From Untimely Papers, by Randolph Bourne; B. W. Huebsch; New York, 1919.
Women Who Dared
—Emily G. Balch
When I sailed on the Noordam in April 1915 with the forty-two other American delegates to the International Congress of Women at The Hague, it looked doubtful to me, as it did to many others, how valuable the meeting could be made. I felt, however, that even a shadow of chance to serve the cause of peace could not to-day be refused. Never have I been so thankful for any decision. As I look at it now, the undertaking repaid all that it cost us a hundred-fold.
In this world upheaval the links that bind the peoples have been strained and snapped on every side. Of all the international gatherings that help to draw the nations together, since the fatal days of July, 1914, practically none have been convened. Science, medicine, reform, labor, religion—not one of these causes has yet been able to gather its followers from across the dividing frontiers.

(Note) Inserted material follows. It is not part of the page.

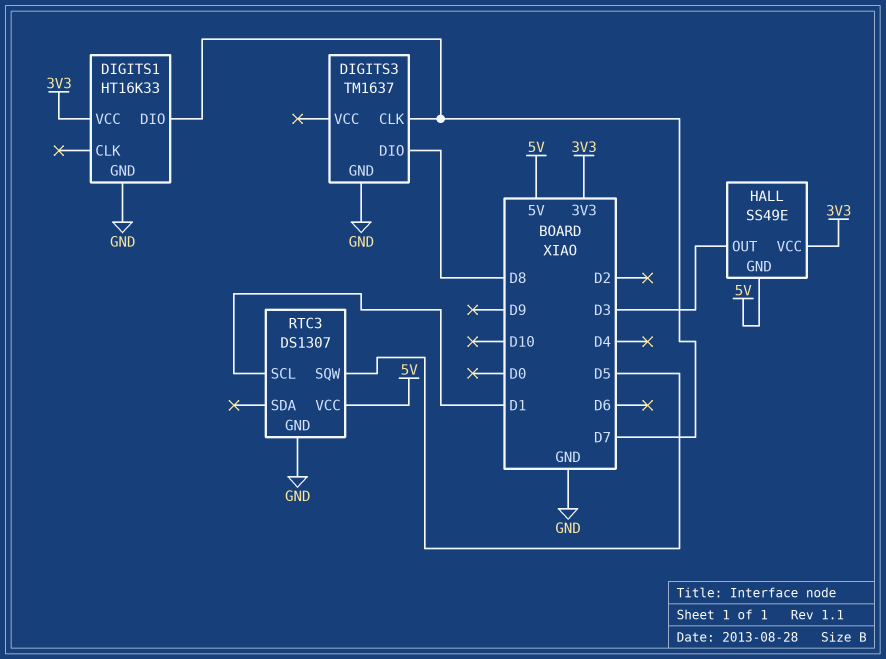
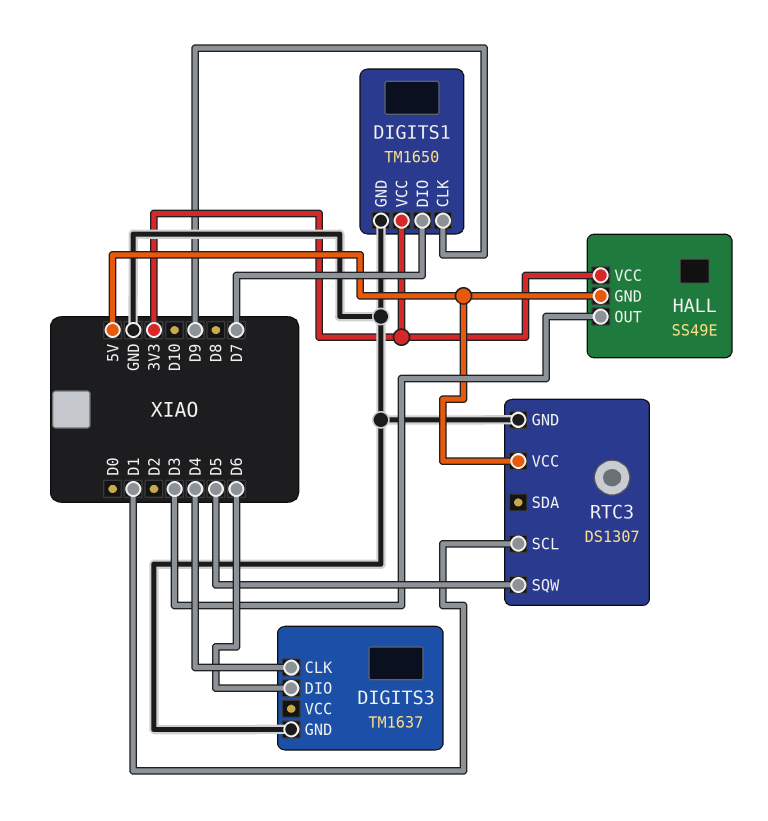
DIGITS1: HT16K33 -> TM1650
DIGITS1 pin CLK: none -> D9
DIGITS3 pin CLK: D7 -> D4
DIGITS3 pin DIO: D8 -> D6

Our whole experience has been an interesting one. Sunny weather and a boat steadied by a heavy load of grain made it possible for the American delegates to study and deliberate together during the voyage. We were stopped one evening under the menace of a little machine gun trained full upon us by a boat alongside while two German stowaways were taken off and searched and carried away. If the proceeding had been staged for dramatic purpose, it could not have been more effective. One prisoner, with a rope about him to prevent his escaping or falling overboard, shouted Hoch der Kaiser, Deutschland uber Alles, before he stepped upon the swaying ladder over the ship’s side; both prisoners in the boat below us, with hands held up above their heads, were searched in front of that ever-pointing little cannon, then the sailors carried blankets and cups of hot coffee to them in the hold. All this, lighted by the ship’s lanterns, was just below us as we hung over the ship’s side.